Dalam kesempatan yang sama, salah satu peserta dari Komunitas Sahabat Anak Kanker Malang juga mengeluhkan perihal sulitnya mendapatkan kamar anak di RSSA, hal ini ditanggapi langsung oleh Kepala Bidang Pelayanan Medik dr. I Wayan Agung Indrawan, SP.OG(K).
Wayan menjelaskan bahwa ini merupakan permasalahan yang sulit dipecahkan, namun Ia juga memberikan alternatif solusi sementara dengan cara akan memindahkan unit-unit VIP yang berada di area Pediatri ke Grand Paviliun sehingga area di sana dapat dimanfaatkan untuk kamar kelas 1,2, dan 3 kamar anak.
“Ini masalah yang klasik, lama dan sulit terpecahkan, tapi harapan kami dengan pengembangan Grand Paviliun unit-unit VIP yang ada di sana bisa kami tarik ke Grand Paviliun jadi dengan demikian maka kelas 1, 2, 3 untuk anak-anak akan bertambah, mudah-mudahan bisa menjawab sementara,” ujar Wayan.
Selain itu Wayan juga memberikan bocoran terkait rencana pembangunan RSSA Malang kedepannya akan seperti apa.
Ia menjelaskan bahwa RSSA Malang tidak mungkin lagi melakukan perluasan bangunan secara horizontal atau ke samping kanan-kiri, tetapi harus dibangun secara vertikal atau ke atas.
Baca Juga: 300 Kades dan Lurah Siap Berkompetisi Perebutkan Paralegal Justice Award 2024
Diperkirakan dalam jangka waktu 1 atau 2 tahun ke depan RSSA Malang akan membangun 2 atau 3 superblock untuk memberikan solusi jangka panjang terkait permasalahan yang ada saat ini sehingga kualitas layanan dapat meningkat dan kepuasan masyarakat dapat tercapai.
Sementara permasalahan lain yang masih menjadi pekerjaan rumah dan membutuhkan kajian dan solusi dari instansi terkait adalah sulitnya kemudahan akses layanan kesehatan untuk pasien kanker yang menggunakan Jaminan Kesehatan Nasional (JKN), di mana pasien harus datang langsung untuk melengkapi syarat administrasi yang ditetapkan oleh BPJS Kesehatan dengan finger print, sedangkan di sisi lain kondisi fisik pasien dan kondisi geografis sangat memberatkan pasien untuk datang langsung ke rumah sakit.
Terkait hal ini Wayan menyebutkan bahwa memang sulit jika RSSA Malang harus menjemput bola karena kondisi geografis Malang yang cukup sulit dengan berbagai macam medan serta jarak tempuh yang lumayan jauh untuk menjangkau seluruh wilayah Malang.
Dijelaskan oleh Kepala Bidang Penunjang Diagnostik dan Terapi, dr.
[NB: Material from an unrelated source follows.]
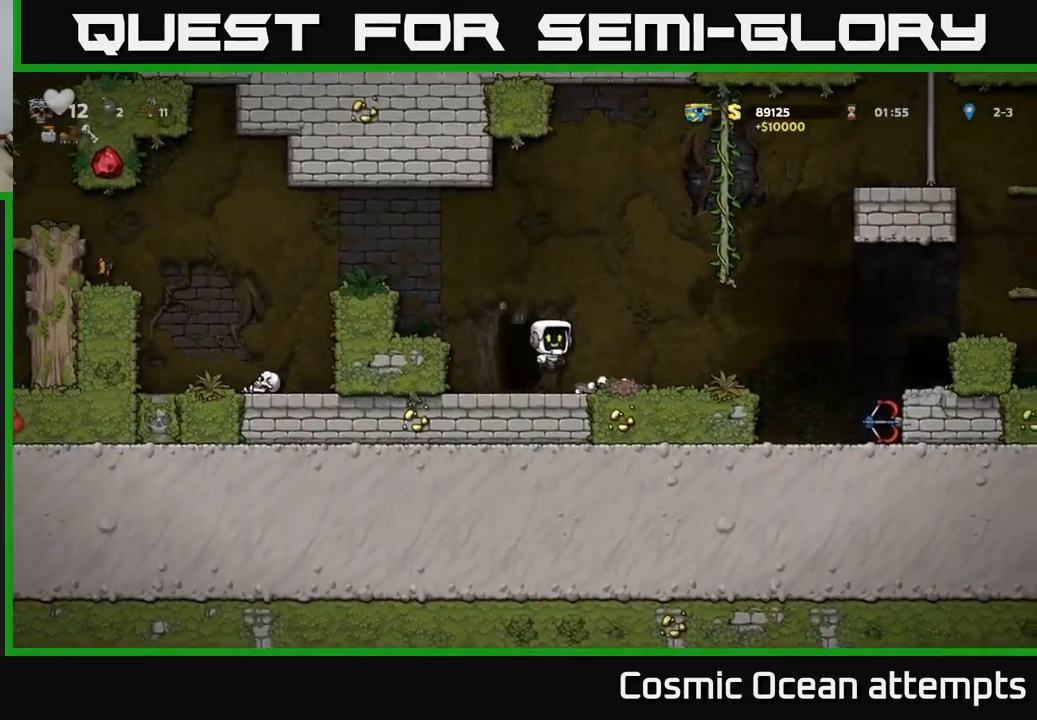
{"buttons": ["DPAD_RIGHT"], "left_stick": "center", "right_stick": "center", "events": [[300, "A", "up"]]}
Widodo Mardi Santoso, Sp.S. bahwa fingerprint diberlakukan oleh BPJS Kesehatan sebagai syarat administrasi berobat karena menilik riwayat terdahulu di mana pasien yang tidak datang ke rumah sakit tetap dilayani sehingga BPJS Kesehatan memutuskan untuk menggunakan fingerprint sebagai syarat administratif pengobatan di rumah sakit.
Namun, fingerprint ini diperuntukan bagi pasien usia dewasa dan tidak untuk anak-anak.
Mendengar keluhan yang terjadi saat ini Widodo juga berkomitmen akan melakukan kajian terkait hal tersebut sehingga dapat memberikan solusi terbaik bagi masalah yang dihadapi oleh pasien.
“Kebetulan kalau pasien anak ini tidak membutuhkan finger ya, tapi finger ini dulu juga ada riwayatnya kenapa kok JKN atau BPJS itu menerapkan finger, karena banyak pasien yang tidak dapat ke rumah sakit kemudian dilayani pengobatannya.Kemudian BPJS, lho lek ngene carane ya harus ada buktinya. Nah sehingga mereka menerapkan itu. Tapi menjadi bahan kajian kami mas, jadi supaya ke depan itu masyarakat yang kondisi seperti ini juga mereka tidak tambah berat untuk dibawa ke rumah sakit”, pungkas Widodo.